++++ EXTRACT

I just drank the free wine.

A Private View (source: Contemporary Art Society http://old.contemporaryartsociety.org/forthcoming-events/event/workplace-gallery-private-view)

Art was for other people. Music was always easier to get.

You start by going to your friends’ gigs… everyone was passionate about music growing up. Our heroes were musicians, not painters. When I listened to Bowie’s lyrics about not letting the sun blast your shadows and not letting the milk floats ride your mind… whilst walking home from a club at 5am, it meant something. You could understand it. It was easy then to pick up a guitar and start writing songs.

I started writing songs about my life as honestly as I could and magically, amazingly, it clicked with a few people.. and then more people… until the band I was lucky enough to be in recorded three albums and toured around the world multiple times. The music and words meant something and you and others could understand it. In comparison…

What could a large block or wax fired from a cannon mean to me?

++++++++
++++ SUPPLIED DATA

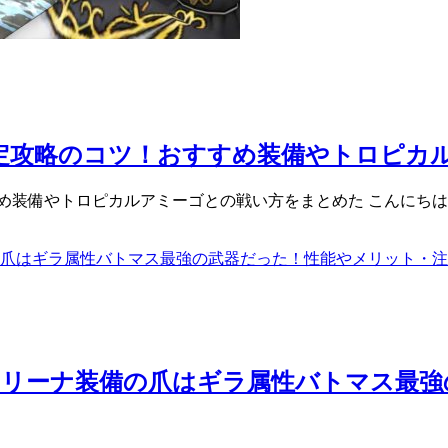
定攻略のコツ！おすすめ装備やトロピカ
装備やトロピカルアミーゴとの戦い方をまとめた こんにちは。今
アリーナ装備の爪はギラ属性バトマス最強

++++++++

## CHECK YOUR UNDERSTANDING:
**A.** Return the passage of the piece about music and art that opens with the words containing "You start by" and closes with "start writing songs.", copied word for word.
**B.** Based on the piece about music and art, answer yes or no to each statement and quote the words that decide it: (i) The writer's heroes growing up were painters. (ii) The band the writer was in recorded three albums. (iii) The writer found art easier to get than music.

## RESPONSE LIST:
**A.**
You start by going to your friends’ gigs… everyone was passionate about music growing up. Our heroes were musicians, not painters. When I listened to Bowie’s lyrics about not letting the sun blast your shadows and not letting the milk floats ride your mind… whilst walking home from a club at 5am, it meant something. You could understand it. It was easy then to pick up a guitar and start writing songs.

**B.**
(i) No: "Our heroes were musicians, not painters."
(ii) Yes: "the band I was lucky enough to be in recorded three albums and toured around the world multiple times."
(iii) No: "Art was for other people. Music was always easier to get."